The main symptom is recurrent chest infections, in which the patient develops a cough productive of green phlegm, and perhaps increased shortness of breath, fever, chest pains and malaise. In between infections, most patients will bring up some phlegm most days – small amounts of clear phlegm in milder cases, but patients with severe disease can produce large amounts of green and thick phlegm each day even when well. Patients with severe disease may also be short of breath when walking fast due to the underlying lung damage.
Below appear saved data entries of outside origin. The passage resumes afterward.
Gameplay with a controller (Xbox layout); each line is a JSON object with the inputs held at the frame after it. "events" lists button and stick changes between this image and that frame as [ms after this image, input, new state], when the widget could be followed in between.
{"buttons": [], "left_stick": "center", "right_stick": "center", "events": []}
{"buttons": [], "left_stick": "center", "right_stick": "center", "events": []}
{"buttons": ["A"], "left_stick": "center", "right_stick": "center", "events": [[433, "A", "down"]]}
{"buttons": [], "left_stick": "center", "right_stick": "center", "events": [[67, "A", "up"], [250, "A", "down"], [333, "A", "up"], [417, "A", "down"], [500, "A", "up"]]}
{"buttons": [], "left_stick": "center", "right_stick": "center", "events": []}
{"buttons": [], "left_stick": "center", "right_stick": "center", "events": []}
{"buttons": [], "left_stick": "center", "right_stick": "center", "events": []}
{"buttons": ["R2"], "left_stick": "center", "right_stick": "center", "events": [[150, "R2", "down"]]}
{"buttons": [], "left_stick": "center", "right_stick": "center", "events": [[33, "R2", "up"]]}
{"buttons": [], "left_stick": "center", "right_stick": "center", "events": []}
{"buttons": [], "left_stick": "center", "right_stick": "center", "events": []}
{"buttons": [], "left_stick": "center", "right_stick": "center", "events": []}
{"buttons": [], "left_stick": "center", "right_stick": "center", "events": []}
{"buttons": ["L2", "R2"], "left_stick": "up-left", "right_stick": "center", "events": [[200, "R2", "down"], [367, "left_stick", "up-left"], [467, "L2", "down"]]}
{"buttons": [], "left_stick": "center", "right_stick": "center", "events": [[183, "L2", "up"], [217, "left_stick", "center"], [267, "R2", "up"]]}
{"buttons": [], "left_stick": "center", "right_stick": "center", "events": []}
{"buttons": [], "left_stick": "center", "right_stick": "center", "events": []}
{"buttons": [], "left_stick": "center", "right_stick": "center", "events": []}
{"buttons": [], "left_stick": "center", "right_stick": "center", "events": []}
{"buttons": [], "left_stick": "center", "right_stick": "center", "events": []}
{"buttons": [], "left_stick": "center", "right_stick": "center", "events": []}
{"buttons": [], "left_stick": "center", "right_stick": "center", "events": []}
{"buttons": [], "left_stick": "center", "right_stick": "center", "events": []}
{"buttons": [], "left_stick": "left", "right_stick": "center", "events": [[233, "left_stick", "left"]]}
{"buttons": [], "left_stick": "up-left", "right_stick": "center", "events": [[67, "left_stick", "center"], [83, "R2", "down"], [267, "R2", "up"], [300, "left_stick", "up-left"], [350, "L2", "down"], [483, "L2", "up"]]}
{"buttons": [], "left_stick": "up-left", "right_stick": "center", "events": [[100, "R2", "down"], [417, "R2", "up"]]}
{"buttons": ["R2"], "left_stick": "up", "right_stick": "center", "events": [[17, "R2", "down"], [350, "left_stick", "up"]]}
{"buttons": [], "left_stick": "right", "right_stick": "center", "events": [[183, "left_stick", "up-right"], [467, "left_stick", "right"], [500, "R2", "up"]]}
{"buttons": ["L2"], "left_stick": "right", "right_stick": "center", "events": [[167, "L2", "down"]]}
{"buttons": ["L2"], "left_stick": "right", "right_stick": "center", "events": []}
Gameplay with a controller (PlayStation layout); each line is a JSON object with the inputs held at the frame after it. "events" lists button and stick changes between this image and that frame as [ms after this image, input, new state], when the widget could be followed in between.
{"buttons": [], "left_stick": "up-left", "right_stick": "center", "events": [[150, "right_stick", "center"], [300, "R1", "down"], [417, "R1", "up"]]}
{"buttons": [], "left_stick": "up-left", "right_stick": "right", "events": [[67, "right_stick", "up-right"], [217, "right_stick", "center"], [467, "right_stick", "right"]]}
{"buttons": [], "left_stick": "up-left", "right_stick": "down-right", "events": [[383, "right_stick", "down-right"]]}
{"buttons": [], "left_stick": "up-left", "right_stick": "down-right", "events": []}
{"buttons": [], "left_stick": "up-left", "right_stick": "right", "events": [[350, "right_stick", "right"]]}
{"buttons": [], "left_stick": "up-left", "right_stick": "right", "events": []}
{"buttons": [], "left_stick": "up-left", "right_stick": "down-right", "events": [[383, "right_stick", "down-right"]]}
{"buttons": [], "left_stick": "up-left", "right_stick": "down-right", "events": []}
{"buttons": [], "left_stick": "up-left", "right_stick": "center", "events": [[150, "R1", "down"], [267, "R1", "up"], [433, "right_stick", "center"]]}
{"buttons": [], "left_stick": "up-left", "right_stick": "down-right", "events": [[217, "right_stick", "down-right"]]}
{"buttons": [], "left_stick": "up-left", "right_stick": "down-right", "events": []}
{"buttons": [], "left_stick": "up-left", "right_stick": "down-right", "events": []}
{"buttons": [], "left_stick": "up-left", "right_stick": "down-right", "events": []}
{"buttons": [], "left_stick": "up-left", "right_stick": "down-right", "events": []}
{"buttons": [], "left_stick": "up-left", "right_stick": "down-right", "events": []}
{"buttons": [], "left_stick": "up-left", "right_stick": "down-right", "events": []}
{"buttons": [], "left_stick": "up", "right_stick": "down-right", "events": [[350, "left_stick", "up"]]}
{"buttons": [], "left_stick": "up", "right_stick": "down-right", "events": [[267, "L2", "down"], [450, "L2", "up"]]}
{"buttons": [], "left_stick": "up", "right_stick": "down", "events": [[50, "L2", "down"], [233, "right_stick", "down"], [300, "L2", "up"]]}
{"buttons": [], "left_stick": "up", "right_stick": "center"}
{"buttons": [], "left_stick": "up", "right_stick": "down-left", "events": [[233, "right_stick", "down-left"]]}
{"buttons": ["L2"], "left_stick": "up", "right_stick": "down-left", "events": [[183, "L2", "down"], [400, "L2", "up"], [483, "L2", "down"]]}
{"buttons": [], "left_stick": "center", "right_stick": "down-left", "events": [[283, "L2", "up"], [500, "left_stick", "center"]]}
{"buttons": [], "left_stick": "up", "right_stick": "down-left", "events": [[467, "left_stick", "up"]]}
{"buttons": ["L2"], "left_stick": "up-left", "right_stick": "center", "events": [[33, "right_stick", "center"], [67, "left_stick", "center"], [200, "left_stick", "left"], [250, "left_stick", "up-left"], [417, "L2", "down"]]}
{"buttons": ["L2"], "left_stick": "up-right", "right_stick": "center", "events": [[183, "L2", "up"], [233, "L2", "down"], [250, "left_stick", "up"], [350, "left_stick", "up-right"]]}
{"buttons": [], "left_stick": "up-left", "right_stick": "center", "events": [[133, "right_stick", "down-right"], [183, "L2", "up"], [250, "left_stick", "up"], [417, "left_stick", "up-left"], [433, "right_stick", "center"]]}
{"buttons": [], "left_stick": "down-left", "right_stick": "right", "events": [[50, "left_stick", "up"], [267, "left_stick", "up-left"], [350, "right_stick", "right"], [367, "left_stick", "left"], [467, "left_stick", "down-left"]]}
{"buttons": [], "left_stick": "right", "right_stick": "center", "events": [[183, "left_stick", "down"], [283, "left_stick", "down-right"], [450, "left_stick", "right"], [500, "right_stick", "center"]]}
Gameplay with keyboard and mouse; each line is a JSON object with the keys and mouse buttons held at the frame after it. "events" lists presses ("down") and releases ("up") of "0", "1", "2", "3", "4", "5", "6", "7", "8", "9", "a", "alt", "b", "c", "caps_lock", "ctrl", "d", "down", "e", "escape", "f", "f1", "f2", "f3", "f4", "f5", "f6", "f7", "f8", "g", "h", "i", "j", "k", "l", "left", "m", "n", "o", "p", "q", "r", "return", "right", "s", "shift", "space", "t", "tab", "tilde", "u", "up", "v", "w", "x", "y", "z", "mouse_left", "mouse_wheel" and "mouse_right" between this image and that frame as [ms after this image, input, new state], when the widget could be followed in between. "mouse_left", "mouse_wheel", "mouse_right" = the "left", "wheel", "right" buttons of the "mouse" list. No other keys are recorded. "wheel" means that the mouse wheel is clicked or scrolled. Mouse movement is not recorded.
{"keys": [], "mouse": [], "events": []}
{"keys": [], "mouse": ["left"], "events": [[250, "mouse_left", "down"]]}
Bronchiectasis is usually diagnosed using a detailed X-ray of the lungs called a CT scan. A standard chest X ray is often normal or near normal in patients with bronchiectasis, and even when abnormal, the changes that are present may not be obviously due to bronchiectasis. Blood tests are required to test for some of the causes of bronchiectasis and it is also important to measure the lung size and function by a simple breathing test called spirometry.
Once bronchiectasis has developed, the damage cannot be reversed. However, in most patients, the disease either does not worsen or only slowly worsens with time, and the combination of regular physiotherapy to clear the chest and appropriate antibiotics control the symptoms reasonable well. It is vital that chest infections are treated quickly with effective antibiotics, eg. amoxicillin 500mg tds or coamoxiclav 625mg tds for at least 10 to 14 days. These prolonged courses of stronger antibiotics are important to prevent the chest infections recurring quickly. Some patients with frequent chest infections requiring antibiotics several times per year will need to start low dose antibiotics all the time to prevent infections. Characterising exactly what happens during an exacerbation of bronchiectasis and investigating the best long-term treatments are other areas of importance for research.
The need for fair access to new and precision medications is desperately needed for Bronchiectasis.